● **What to do**
The tail of the records, from the line containing "thumb cmc: (706, 477)" through the final line, should be printed exactly and on its own.

● **Record excerpts**
★ ★ ★

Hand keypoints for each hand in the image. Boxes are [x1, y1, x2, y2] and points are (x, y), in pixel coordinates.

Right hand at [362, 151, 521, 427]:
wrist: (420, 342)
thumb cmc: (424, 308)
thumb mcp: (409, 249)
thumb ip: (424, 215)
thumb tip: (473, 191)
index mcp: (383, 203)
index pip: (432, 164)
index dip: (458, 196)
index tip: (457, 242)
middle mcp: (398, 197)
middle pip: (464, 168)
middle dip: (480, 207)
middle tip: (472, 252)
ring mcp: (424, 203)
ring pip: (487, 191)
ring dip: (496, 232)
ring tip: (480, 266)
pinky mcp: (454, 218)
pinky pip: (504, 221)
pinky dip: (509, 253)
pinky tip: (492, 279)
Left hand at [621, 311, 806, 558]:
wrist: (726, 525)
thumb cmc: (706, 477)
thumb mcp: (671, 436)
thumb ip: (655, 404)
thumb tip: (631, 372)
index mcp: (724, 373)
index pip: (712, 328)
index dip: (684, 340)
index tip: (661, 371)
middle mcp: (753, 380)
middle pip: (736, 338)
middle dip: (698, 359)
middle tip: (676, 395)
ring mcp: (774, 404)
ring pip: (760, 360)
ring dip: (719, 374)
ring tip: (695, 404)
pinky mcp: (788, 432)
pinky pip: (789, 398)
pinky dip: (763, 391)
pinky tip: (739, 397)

★ ★ ★

● **Answer to this exercise**
thumb cmc: (706, 477)
thumb mcp: (671, 436)
thumb ip: (655, 404)
thumb tip: (631, 372)
index mcp: (724, 373)
index pip: (712, 328)
index dip: (684, 340)
index tip: (661, 371)
middle mcp: (753, 380)
middle pip: (736, 338)
middle dip: (698, 359)
middle tip: (676, 395)
ring mcp: (774, 404)
ring pip: (760, 360)
ring dip: (719, 374)
ring tip: (695, 404)
pinky mcp: (788, 432)
pinky pip: (789, 398)
pinky dip: (763, 391)
pinky tip: (739, 397)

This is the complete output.